Iterating on reducing the error
Once you have a reasonable model, it’s time to train it on the available dataset. The key idea here is not to achieve 99% accuracy, even if that could be better. We basically want to see the errors the learning algorithm is making. As we previously said, often, a learning algorithm will not generalize at the first training and this emphasizes again that machine learning is an iterative process.
Here are questions that we can use to guide us in the error reduction phase:
- Is the model doing poorly on all classes?
- Is the model doing poorly on one specific class?
- Is it because there are not enough data points for that particular class compared to other classes?
- There are trade-offs and limits on how much you can do to reduce the error. Is there room for improvement on what you are trying to improve?
These questions are important to be addressed, and perhaps you would have more domain-specific questions to add. While answering these questions, you can learn if it is possible to add increments to your performance metric.
To summarize this, do not be caught into thinking that 99% accuracy is the best indicator that your learning algorithm is doing well.
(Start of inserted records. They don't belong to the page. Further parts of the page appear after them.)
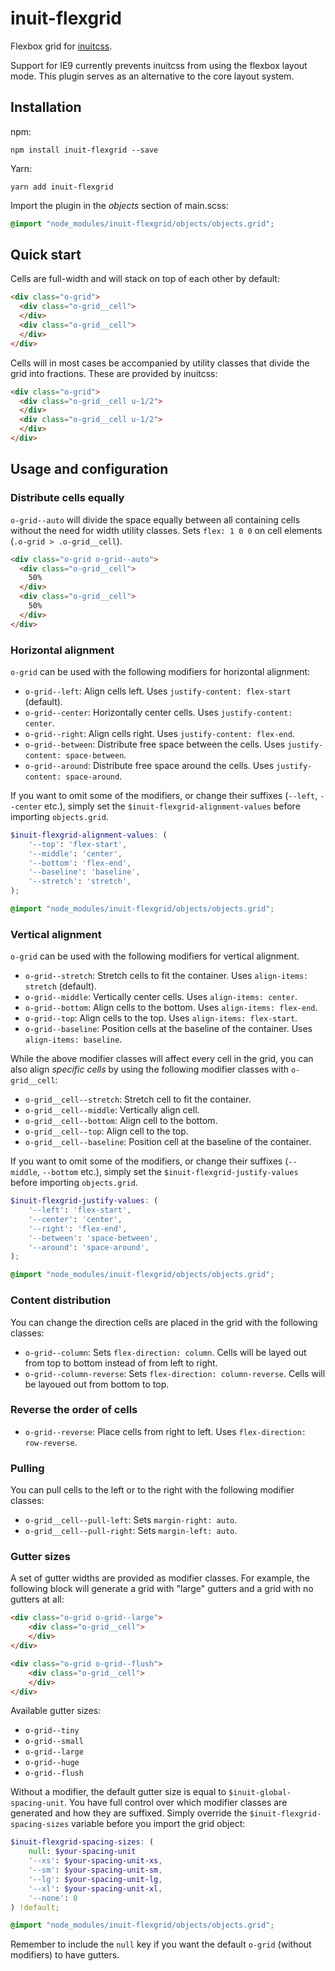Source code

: # inuit-flexgrid

Flexbox grid for [inuitcss](https://github.com/inuitcss/inuitcss).

Support for IE9 currently prevents inuitcss from using the flexbox layout mode.
This plugin serves as an alternative to the core layout system.

## Installation

npm:

```
npm install inuit-flexgrid --save
```

Yarn:

```
yarn add inuit-flexgrid
```

Import the plugin in the *objects* section of main.scss:

```scss
@import "node_modules/inuit-flexgrid/objects/objects.grid";
```

## Quick start

Cells are full-width and will stack on top of each other by default:

```html
<div class="o-grid">
  <div class="o-grid__cell">
  </div>
  <div class="o-grid__cell">
  </div>
</div>
```

Cells will in most cases be accompanied by utility classes that divide the grid
into fractions. These are provided by inuitcss:

```html
<div class="o-grid">
  <div class="o-grid__cell u-1/2">
  </div>
  <div class="o-grid__cell u-1/2">
  </div>
</div>
```

## Usage and configuration

### Distribute cells equally

`o-grid--auto` will divide the space equally between all containing cells
without the need for width utility classes. Sets `flex: 1 0 0` on cell elements
(`.o-grid > .o-grid__cell`).

```html
<div class="o-grid o-grid--auto">
  <div class="o-grid__cell">
    50%
  </div>
  <div class="o-grid__cell">
    50%
  </div>
</div>
```

### Horizontal alignment

`o-grid` can be used with the following modifiers for horizontal alignment:

* `o-grid--left`: Align cells left. Uses `justify-content: flex-start` (default).
* `o-grid--center`: Horizontally center cells. Uses `justify-content: center`.
* `o-grid--right`: Align cells right. Uses `justify-content: flex-end`.
* `o-grid--between`: Distribute free space between the cells. Uses `justify-content: space-between`.
* `o-grid--around`: Distribute free space around the cells. Uses `justify-content: space-around`.

If you want to omit some of the modifiers, or change their suffixes (`--left`,
`--center` etc.), simply set the `$inuit-flexgrid-alignment-values` before
importing `objects.grid`.

```scss
$inuit-flexgrid-alignment-values: (
    '--top': 'flex-start',
    '--middle': 'center',
    '--bottom': 'flex-end',
    '--baseline': 'baseline',
    '--stretch': 'stretch',
);

@import "node_modules/inuit-flexgrid/objects/objects.grid";
```

### Vertical alignment

`o-grid` can be used with the following modifiers for vertical alignment.

* `o-grid--stretch`: Stretch cells to fit the container. Uses `align-items: stretch` (default).
* `o-grid--middle`: Vertically center cells. Uses `align-items: center`.
* `o-grid--bottom`: Align cells to the bottom. Uses `align-items: flex-end`.
* `o-grid--top`: Align cells to the top. Uses `align-items: flex-start`.
* `o-grid--baseline`: Position cells at the baseline of the container. Uses `align-items: baseline`.

While the above modifier classes will affect every cell in the grid, you can
also align *specific cells* by using the following modifier classes with
`o-grid__cell`:

* `o-grid__cell--stretch`: Stretch cell to fit the container.
* `o-grid__cell--middle`: Vertically align cell.
* `o-grid__cell--bottom`: Align cell to the bottom.
* `o-grid__cell--top`: Align cell to the top.
* `o-grid__cell--baseline`: Position cell at the baseline of the container.

If you want to omit some of the modifiers, or change their suffixes (`--middle`,
`--bottom` etc.), simply set the `$inuit-flexgrid-justify-values` before
importing `objects.grid`.

```scss
$inuit-flexgrid-justify-values: (
    '--left': 'flex-start',
    '--center': 'center',
    '--right': 'flex-end',
    '--between': 'space-between',
    '--around': 'space-around',
);

@import "node_modules/inuit-flexgrid/objects/objects.grid";
```

### Content distribution

You can change the direction cells are placed in the grid with the following
classes:

* `o-grid--column`: Sets `flex-direction: column`. Cells will be layed out from
  top to bottom instead of from left to right.
* `o-grid--column-reverse`: Sets `flex-direction: column-reverse`. Cells will be
  layoued out from bottom to top.

### Reverse the order of cells

* `o-grid--reverse`: Place cells from right to left. Uses `flex-direction: row-reverse`.

### Pulling

You can pull cells to the left or to the right with the following modifier
classes:

* `o-grid__cell--pull-left`: Sets `margin-right: auto`.
* `o-grid__cell--pull-right`: Sets `margin-left: auto`.

### Gutter sizes

A set of gutter widths are provided as modifier classes. For example, the
following block will generate a grid with "large" gutters and a grid with no
gutters at all:

```html
<div class="o-grid o-grid--large">
    <div class="o-grid__cell">
    </div>
</div>

<div class="o-grid o-grid--flush">
    <div class="o-grid__cell">
    </div>
</div>
```

Available gutter sizes:

* `o-grid--tiny`
* `o-grid--small`
* `o-grid--large`
* `o-grid--huge`
* `o-grid--flush`

Without a modifier, the default gutter size is equal to `$inuit-global-spacing-unit`.
You have full control over which modifier classes are generated and how they are
suffixed. Simply override the `$inuit-flexgrid-spacing-sizes` variable before you
import the grid object:

```scss
$inuit-flexgrid-spacing-sizes: (
    null: $your-spacing-unit
    '--xs': $your-spacing-unit-xs,
    '--sm': $your-spacing-unit-sm,
    '--lg': $your-spacing-unit-lg,
    '--xl': $your-spacing-unit-xl,
    '--none': 0
) !default;

@import "node_modules/inuit-flexgrid/objects/objects.grid";
```

Remember to include the `null` key if you want the default `o-grid`
(without modifiers) to have gutters.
A quick wrapping up example: If you train a cat and dog classifier on 1000 images of cats and 10 images of dogs, you can have 99% accuracy but the classifier will be worthless because it will always predict a cat even if the input image is a dog.
Iterating on the data improvement
Taking a step back, most of the things we have talked about are all pointing to data problems: class imbalances or skewed datasets, or not enough training examples. That might be also the bias of this article, but I have mentioned earlier that the goal of this article is to dig into ML workflow but focusing on data. “Good model is good data”, this notion has been stated a lot in the machine learning community.
There are two ways to improve the data. We can either add more data or improve the quality of the existing data. One of the techniques to create or synthesize data without having to hunt it is data augmentation. Although data augmentation can drastically produce more training examples, it’s important to be strategic. A quick example in a cat and dog classifier we used early: adding more cat images won’t do much since we already have enough cat images. Instead, we would want to create more dog images.
Here are more ideas when doing data augmentation:
- Create realistically looking images, and realistic enough that you too can recognize them without extra sense.
- Remember to keep a balance and aim to create the images that the model did poorly on.
Often, data augmentation will surely increment your accuracy. Unstructured datasets (images, sounds, etc), this is inarguable. For structured datasets(usually in table like format) however, you may want to do conventional feature engineering where you can try to reproduce new features from existing features. This will work well than adding new data points.
Once we have expanded training examples, we can also again train the learning algorithm, check the error again, and see if we might also work on improving the data.
To summarize, a good model comes from good data. When creating more training examples, quality is away good than quantity.
Conclusion
Building an effective machine learning system is an iterative process. Error correction is iterative, data improvement is and model training is iterative too (by default). If you can always aim to improve the ingredients (data), there will be less to worry about the recipes (model), and the results will tell.
References and Further Learning
- Machine Learning Engineering for Production (MLOps) Specialization — Deeplearning.AI.
- A Chat with Andrew on MLOps: From Model-centric to Data-centric AI.
- Hidden Technical Debt in Machine Learning Systems.
Extra Notes
- Machine Learning model, ML code, and learning algorithm are used interchangeably.